Just one comment on that, just to build on to what you're saying and the question here on the outlook. I think it's also relevant to say that while our outlook implies a lower EBITDA margin in the short-term, what is in the second half and Q3 and we don't think that EBITDA margin is representative of the run rate that they said, and we expect that to improve back to normal levels as we enter into 2022 and when our price realization starts to catch up in our results.
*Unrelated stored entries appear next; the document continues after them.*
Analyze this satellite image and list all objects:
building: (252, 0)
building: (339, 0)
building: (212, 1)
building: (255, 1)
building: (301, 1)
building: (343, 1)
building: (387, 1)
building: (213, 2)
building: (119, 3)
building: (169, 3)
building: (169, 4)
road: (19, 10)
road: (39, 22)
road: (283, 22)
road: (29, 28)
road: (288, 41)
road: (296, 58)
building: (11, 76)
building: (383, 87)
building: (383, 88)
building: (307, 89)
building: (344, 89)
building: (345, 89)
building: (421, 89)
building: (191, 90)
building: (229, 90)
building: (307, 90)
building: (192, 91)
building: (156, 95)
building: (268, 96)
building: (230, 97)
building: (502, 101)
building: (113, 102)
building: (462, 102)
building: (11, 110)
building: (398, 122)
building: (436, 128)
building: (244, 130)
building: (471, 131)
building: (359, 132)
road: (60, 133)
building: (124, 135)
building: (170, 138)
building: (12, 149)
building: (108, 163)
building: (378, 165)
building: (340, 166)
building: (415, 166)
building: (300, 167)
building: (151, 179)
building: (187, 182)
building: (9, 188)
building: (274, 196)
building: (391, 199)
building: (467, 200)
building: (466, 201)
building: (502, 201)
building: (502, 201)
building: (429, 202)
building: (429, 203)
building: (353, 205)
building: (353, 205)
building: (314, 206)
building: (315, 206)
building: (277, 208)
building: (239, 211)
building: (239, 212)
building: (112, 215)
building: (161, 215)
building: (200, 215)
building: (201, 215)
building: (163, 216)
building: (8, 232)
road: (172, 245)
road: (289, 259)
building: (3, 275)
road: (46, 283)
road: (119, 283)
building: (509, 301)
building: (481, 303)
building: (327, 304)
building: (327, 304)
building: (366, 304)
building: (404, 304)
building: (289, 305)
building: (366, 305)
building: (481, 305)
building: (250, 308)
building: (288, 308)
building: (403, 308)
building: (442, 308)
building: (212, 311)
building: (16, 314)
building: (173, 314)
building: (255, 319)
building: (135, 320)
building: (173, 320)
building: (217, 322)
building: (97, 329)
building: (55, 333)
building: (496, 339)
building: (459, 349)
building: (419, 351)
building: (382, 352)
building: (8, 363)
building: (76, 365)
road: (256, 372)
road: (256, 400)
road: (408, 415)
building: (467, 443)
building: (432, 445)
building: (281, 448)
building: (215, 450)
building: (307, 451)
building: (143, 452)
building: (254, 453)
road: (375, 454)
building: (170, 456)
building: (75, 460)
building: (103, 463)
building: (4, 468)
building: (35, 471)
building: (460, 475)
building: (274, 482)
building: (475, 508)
I'm sorry, I want to press a little bit more. This is really a question about your categories. Like do you expect your categories to face pressure in third quarter and fourth quarter compared to the first half, because of people going more to work and because of students going back to school. What do you think will look more similar to second quarter?
[Indiscernible]
Yeah. Let me just give a perspective at least in the U.S. piece. I mentioned that there were several factors that is taking into consideration how the categories are behaving, and I think that there are 3 things in particular that we are looking at. There are certain things around the fact that there are hybrid working schedules.
We've to see the home purchases, and the renovations, and a new consumer preference that would actually likely to keep people at home, the higher level of home consumption that we have seen in the past.
We've also now seen the delta variant and the rising case counts across the U.S., and those are factors that we're also closely monitoring, and in particular, because they are important in terms of thinking about how families are preparing for the upcoming school year.
I think there are all things that are making it very difficult for us to say at this point is exactly how this is going to all going to shape out. What I can tell you is that we are focused on those things we can control.
So we are focused on making sure we improve our agility and execution as Miguel said, that we continue to invest behind our brands to build relevance and compete for those locations through our consumer platform-based approach, regardless of how we see this happening, and unfolding.
And so far we're pleased with how we are showing up. So we believe we can continue to see. And the fact that we are able to drive helps operates ratio repeat rates. And I mentioned earlier in the call, right now you see all channels growing, but realistically that is not right now our expectations as we go through the second half.
Okay. Thank you for indulging me. Appreciate it.
Great. Well, thanks to everyone for joining us today. If you have any follow-up questions, Investor Relations and the media teams will be available for your follow-ups, but thanks everyone for joining us today.
This concludes today's conference call. Thank you for participating. You may now disconnect.